Wednesday, April 7, 2010

SEC Moves Forward on Risk Retention Requirements for Asset-Backed Debt

Original posted on the Housing Wire by Jacob Gaffney:

The Securities and Exchange Commission (SEC) voted today to move forward with new skin-in-the-game regulations.

Under the proposal, issuers of securitization will be required to retain 5% of each tranche being bonded. In theory, this will help prevent structured finance vehicles that show a greater potential for loss. The proposal will also require loan-level data disclosure.

Trade bodies representing private-label securitization traditionally opposed the risk retention provisions, and asked for exemptions to be placed in recently proposed regulatory reform, though at least for one that stance appears to be softening.

“We support in principle the efforts of the SEC to increase the transparency and effectiveness of the disclosure and marketing practices for ABS,” said Tim Ryan, CEO of the Securities Industry and Financial Markets Association, a group representing securitization market players. “We look forward to working with the SEC to refine the risk retention provisions and other aspects of this proposal.”

In reading additional comments from the industry, SEC commissioner Troy Paredes describe the cyclical pitfall such a regulation, if not keenly incorporated, may have on the securitization market. In short, he said the industry is concerned that Fannie Mae (FNM: 1.10 +1.85%), Freddie Mac (FRE: 1.34 +2.29%) and Ginnie Mae will be able to increase market share without much competition.

“By increasing the cost of securitization, mortgage-backed issuances under government sponsored entities will maintain a competitive advantage over the private market, further driving up the cost, and lowering the availability, of nonconforming loans,” he said.

The lack of availability with lower the rate of origination which will, in turn, reduce the number of assets available for securitization.

Paredes also said the SEC will need to work closely with other federal agencies in regards to their securitization platform, though he did not specifically mention the Federal Deposit Insurance Corp. (FDIC), which has entered the structured debt market with pseudo-securitizations.

Unlike the private-label industry, the FDIC is all for risk retention. FDIC chairman Sheila Bair said in a release today, “I applaud today’s vote by the SEC to propose new standards under the securities laws for the securitization market.”

Bair says the proposals will mean more than simple risk retention, adding “essential elements of reform” that emphasize transparency, loan quality and investor due-diligence. In the statement, Bair also lauded her own ‘Safe Harbor’ regulations that are currently under consideration.
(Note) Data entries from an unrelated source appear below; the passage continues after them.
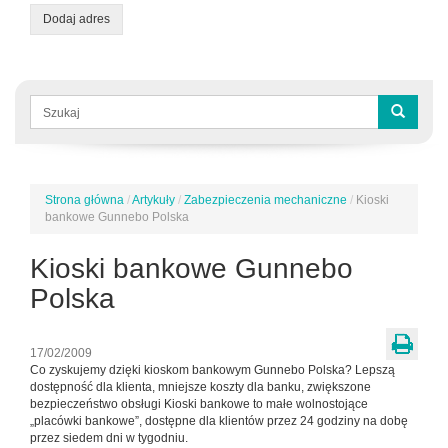
Dodaj adres
Formularz
wyszukiwania
Szukaj
Strona główna
/
Artykuły
/
Zabezpieczenia mechaniczne
/
Kioski
Jesteś
bankowe Gunnebo Polska
tutaj
Kioski bankowe Gunnebo
Polska
17/02/2009
Co zyskujemy dzięki kioskom bankowym Gunnebo Polska? Lepszą
dostępność dla klienta, mniejsze koszty dla banku, zwiększone
bezpieczeństwo obsługi Kioski bankowe to małe wolnostojące
„placówki bankowe”, dostępne dla klientów przez 24 godziny na dobę
przez siedem dni w tygodniu.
As with risk retention, there remains a nagging investor uncertainty until the final provisions become mandate. Bair says the Safe Harbor will work with, not against, the SEC ruling.

“Notably, the SEC’s proposed new standards will extend to the nonbank ’shadow sector, demonstrating a common approach that will further the ultimate goal of ending arbitrage and implementing securitization reforms across the entire market,” she said.

The SEC concluded its meeting today by approving the measure to consider risk retention requirement. There will be three more months of industry commentary before the SEC makes a final vote.